*YOUR GOAL*: The reply should hold only the lines below from the one with "autonome sur lequel" to the end, each copied exactly.

*MATERIAL PROVIDED*:
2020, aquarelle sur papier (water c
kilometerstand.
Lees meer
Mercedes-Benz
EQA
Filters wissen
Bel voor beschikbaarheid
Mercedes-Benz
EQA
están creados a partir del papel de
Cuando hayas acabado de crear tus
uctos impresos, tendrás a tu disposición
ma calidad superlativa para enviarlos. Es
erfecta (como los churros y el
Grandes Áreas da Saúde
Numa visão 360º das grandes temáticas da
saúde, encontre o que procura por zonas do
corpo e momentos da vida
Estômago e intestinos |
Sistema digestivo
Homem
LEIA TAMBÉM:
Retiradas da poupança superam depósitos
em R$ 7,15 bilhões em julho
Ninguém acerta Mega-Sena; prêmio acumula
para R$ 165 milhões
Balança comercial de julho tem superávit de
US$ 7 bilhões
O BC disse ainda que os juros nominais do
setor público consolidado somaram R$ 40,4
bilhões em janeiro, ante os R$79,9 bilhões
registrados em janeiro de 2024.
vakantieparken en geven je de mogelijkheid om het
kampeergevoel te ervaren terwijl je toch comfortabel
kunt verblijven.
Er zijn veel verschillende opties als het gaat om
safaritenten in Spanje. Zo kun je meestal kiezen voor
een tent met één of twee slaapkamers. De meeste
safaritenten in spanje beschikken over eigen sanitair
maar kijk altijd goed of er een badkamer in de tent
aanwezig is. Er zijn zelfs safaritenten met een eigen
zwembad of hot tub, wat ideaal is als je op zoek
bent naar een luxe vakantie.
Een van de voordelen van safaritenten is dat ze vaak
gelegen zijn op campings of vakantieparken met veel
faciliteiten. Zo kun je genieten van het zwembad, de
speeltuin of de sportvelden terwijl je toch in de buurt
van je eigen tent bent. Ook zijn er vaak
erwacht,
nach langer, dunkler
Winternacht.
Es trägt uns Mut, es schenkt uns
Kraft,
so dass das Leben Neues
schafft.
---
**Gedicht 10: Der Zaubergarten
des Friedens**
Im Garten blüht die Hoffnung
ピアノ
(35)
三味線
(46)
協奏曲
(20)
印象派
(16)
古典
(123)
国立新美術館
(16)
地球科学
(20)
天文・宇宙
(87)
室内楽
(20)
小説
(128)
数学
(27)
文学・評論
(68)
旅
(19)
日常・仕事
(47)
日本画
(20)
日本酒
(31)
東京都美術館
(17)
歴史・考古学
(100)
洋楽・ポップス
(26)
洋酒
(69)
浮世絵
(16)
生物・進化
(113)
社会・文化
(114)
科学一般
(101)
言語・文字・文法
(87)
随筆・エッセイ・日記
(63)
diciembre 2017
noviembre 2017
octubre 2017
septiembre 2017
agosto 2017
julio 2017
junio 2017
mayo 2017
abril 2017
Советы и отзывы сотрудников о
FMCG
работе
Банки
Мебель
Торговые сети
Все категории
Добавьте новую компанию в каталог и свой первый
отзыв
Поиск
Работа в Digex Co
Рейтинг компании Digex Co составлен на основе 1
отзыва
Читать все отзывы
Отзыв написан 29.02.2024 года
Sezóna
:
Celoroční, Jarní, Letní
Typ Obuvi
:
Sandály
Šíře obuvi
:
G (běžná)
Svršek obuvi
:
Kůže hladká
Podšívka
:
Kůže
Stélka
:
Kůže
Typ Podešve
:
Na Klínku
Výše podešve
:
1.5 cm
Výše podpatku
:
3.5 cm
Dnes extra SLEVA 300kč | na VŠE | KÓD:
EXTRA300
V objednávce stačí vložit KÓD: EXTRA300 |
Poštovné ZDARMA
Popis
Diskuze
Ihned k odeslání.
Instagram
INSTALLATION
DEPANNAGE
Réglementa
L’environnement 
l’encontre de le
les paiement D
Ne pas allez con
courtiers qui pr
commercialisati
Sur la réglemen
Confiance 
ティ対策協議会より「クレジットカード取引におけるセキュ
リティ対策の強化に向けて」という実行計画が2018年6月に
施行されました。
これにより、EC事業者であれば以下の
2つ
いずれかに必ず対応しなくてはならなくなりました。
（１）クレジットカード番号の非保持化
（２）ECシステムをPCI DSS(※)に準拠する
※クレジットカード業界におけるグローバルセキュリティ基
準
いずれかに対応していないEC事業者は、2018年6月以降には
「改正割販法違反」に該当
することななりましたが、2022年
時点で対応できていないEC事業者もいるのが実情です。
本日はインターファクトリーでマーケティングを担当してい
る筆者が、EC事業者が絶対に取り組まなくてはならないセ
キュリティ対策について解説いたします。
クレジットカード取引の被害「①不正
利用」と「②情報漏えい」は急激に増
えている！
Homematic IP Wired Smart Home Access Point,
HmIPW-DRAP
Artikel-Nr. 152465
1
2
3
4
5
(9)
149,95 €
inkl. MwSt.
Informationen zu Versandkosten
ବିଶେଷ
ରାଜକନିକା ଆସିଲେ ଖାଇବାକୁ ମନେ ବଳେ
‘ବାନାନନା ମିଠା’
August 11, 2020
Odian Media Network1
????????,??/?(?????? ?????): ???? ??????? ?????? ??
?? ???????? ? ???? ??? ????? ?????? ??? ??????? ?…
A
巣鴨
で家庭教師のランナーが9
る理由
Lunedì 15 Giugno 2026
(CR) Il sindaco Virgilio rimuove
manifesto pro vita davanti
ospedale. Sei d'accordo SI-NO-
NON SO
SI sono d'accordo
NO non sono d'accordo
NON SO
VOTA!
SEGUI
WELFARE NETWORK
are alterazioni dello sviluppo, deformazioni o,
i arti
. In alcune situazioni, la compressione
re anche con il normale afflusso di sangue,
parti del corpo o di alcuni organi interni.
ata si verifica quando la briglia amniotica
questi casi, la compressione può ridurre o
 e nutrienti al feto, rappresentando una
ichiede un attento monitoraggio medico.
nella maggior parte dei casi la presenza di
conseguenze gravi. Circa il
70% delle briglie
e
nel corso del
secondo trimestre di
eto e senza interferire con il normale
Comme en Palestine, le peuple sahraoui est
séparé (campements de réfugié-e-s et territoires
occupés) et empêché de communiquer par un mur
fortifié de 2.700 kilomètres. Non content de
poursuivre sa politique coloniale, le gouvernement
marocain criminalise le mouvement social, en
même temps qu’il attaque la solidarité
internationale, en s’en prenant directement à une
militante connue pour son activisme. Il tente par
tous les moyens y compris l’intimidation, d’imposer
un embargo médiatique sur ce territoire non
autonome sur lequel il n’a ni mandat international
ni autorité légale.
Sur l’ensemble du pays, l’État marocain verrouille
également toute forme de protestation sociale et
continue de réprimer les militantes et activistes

*REPLY TO THE TASK*:
autonome sur lequel il n’a ni mandat international
ni autorité légale.
Sur l’ensemble du pays, l’État marocain verrouille
également toute forme de protestation sociale et
continue de réprimer les militantes et activistes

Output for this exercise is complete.